Pray to be like the humble tax collector in Jesus’ next parable instead of like the self-righteous Pharisee. Pray to be able to receive the kingdom of God like a child and not to be like his disciples who would have prevented such children from coming to Jesus. Pray not to be like the rich young ruler who let his love for possessions get between him and the Kingdom. Certainly we should make our requests for many other things known to God in prayer but when prayers like these–and their answers–are the foundation, all our other praying is sure to be aligned with the intents and purposes of God’s coming kingdom.

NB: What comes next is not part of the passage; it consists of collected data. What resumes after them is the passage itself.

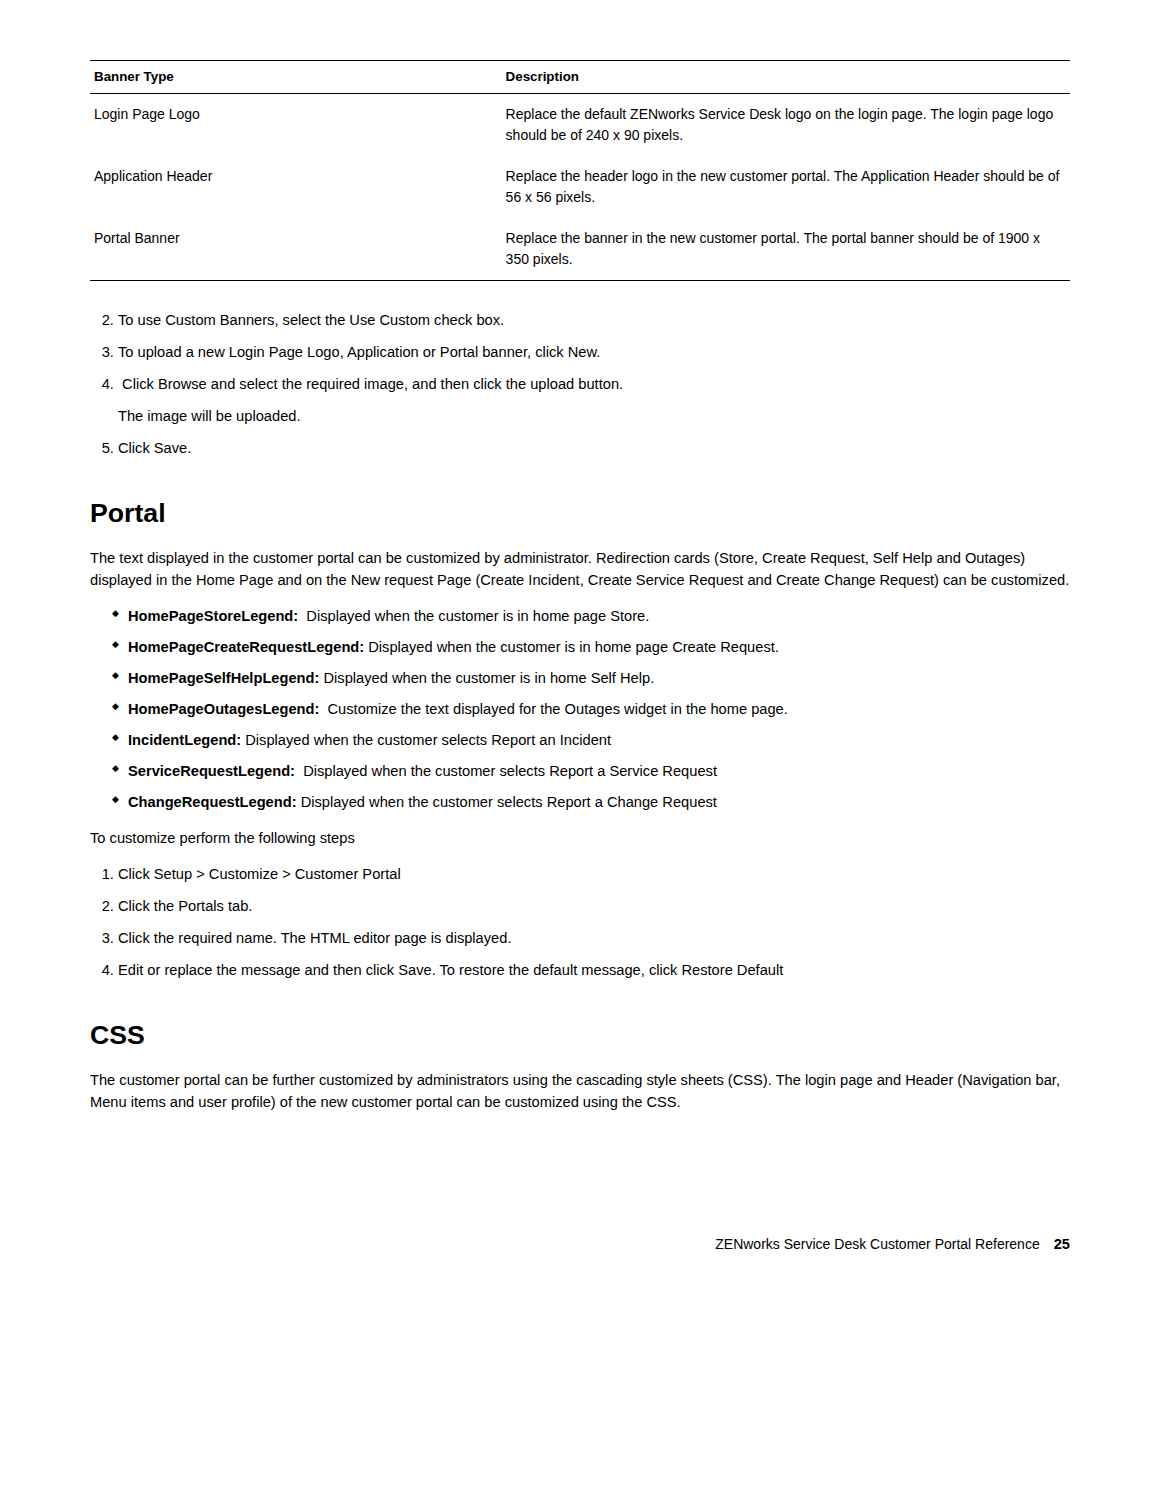| Banner Type | Description |
| --- | --- |
| Login Page Logo | Replace the default ZENworks Service Desk logo on the login page. The login page logo should be of 240 x 90 pixels. |
| Application Header | Replace the header logo in the new customer portal. The Application Header should be of 56 x 56 pixels. |
| Portal Banner | Replace the banner in the new customer portal. The portal banner should be of 1900 x 350 pixels. |
To use Custom Banners, select the Use Custom check box.
To upload a new Login Page Logo, Application or Portal banner, click New.
Click Browse and select the required image, and then click the upload button.
The image will be uploaded.
Click Save.
Portal
The text displayed in the customer portal can be customized by administrator. Redirection cards (Store, Create Request, Self Help and Outages) displayed in the Home Page and on the New request Page (Create Incident, Create Service Request and Create Change Request) can be customized.
HomePageStoreLegend: Displayed when the customer is in home page Store.
HomePageCreateRequestLegend: Displayed when the customer is in home page Create Request.
HomePageSelfHelpLegend: Displayed when the customer is in home Self Help.
HomePageOutagesLegend: Customize the text displayed for the Outages widget in the home page.
IncidentLegend: Displayed when the customer selects Report an Incident
ServiceRequestLegend: Displayed when the customer selects Report a Service Request
ChangeRequestLegend: Displayed when the customer selects Report a Change Request
To customize perform the following steps
Click Setup > Customize > Customer Portal
Click the Portals tab.
Click the required name. The HTML editor page is displayed.
Edit or replace the message and then click Save. To restore the default message, click Restore Default
CSS
The customer portal can be further customized by administrators using the cascading style sheets (CSS). The login page and Header (Navigation bar, Menu items and user profile) of the new customer portal can be customized using the CSS.
ZENworks Service Desk Customer Portal Reference25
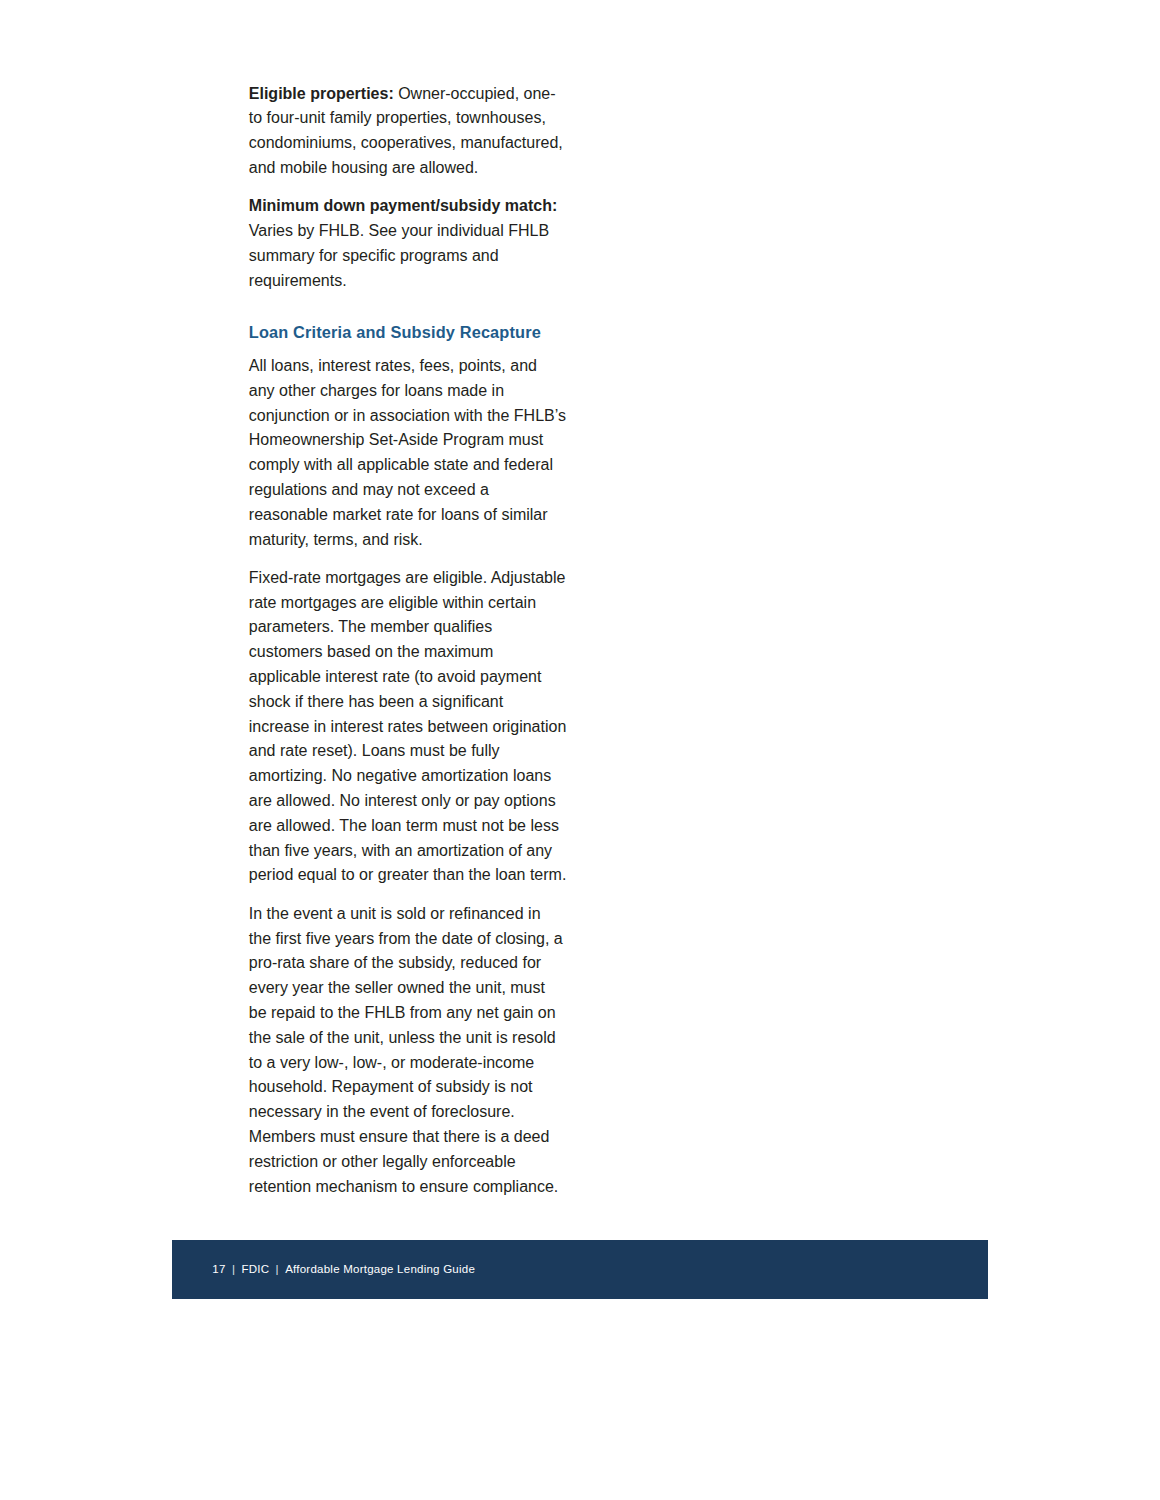Eligible properties: Owner-occupied, one- to four-unit family properties, townhouses, condominiums, cooperatives, manufactured, and mobile housing are allowed.
Minimum down payment/subsidy match: Varies by FHLB. See your individual FHLB summary for specific programs and requirements.
Loan Criteria and Subsidy Recapture
All loans, interest rates, fees, points, and any other charges for loans made in conjunction or in association with the FHLB’s Homeownership Set-Aside Program must comply with all applicable state and federal regulations and may not exceed a reasonable market rate for loans of similar maturity, terms, and risk.
Fixed-rate mortgages are eligible. Adjustable rate mortgages are eligible within certain parameters. The member qualifies customers based on the maximum applicable interest rate (to avoid payment shock if there has been a significant increase in interest rates between origination and rate reset). Loans must be fully amortizing. No negative amortization loans are allowed. No interest only or pay options are allowed. The loan term must not be less than five years, with an amortization of any period equal to or greater than the loan term.
In the event a unit is sold or refinanced in the first five years from the date of closing, a pro-rata share of the subsidy, reduced for every year the seller owned the unit, must be repaid to the FHLB from any net gain on the sale of the unit, unless the unit is resold to a very low-, low-, or moderate-income household. Repayment of subsidy is not necessary in the event of foreclosure. Members must ensure that there is a deed restriction or other legally enforceable retention mechanism to ensure compliance.
17|FDIC|Affordable Mortgage Lending Guide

We should be persistent in prayer so that Christ will find faith on the earth when he comes. The most important answer to our prayers is the consummation of God’s Kingdom. We know that God’s Kingdom is already here and now, but that it hasn’t yet come in its fullness. We also know that God answers prayer in the here and now, but those answers are only a foretaste of his ultimate answer to all prayer: God’s Kingdom come … and you along with it. The Kingdom of God should be the context for all our prayers. Jesus taught us to pray to God the Father, “your Kingdom come, your will be done on earth as it is in heaven.” Why is it so important that we be persistent in prayers that further God’s Kingdom? Can’t God do that by himself? Yes, he can. But he doesn’t. Instead, he requires our persistence in prayer because, as the great scientist and mathematician Blaise Pascal once put it, he has given us the dignity of being causes. The kingdom of God will not come without people who have been made and remade to live in it. This parable is about more than persistent in prayer. It’s also about praying to persist.

Just before this parable, in Luke 17:20, Jesus says that the kingdom of God is not coming with observable signs. It is not a place of which people can say, “Look, here it is!” or “There!” He says, “for behold, the kingdom of God is in the midst of you.” (Some translations say, “within you.”) Will Christ find faith on this earth when he comes? If we keep on praying and not lose heart, I’m sure he will. Amen.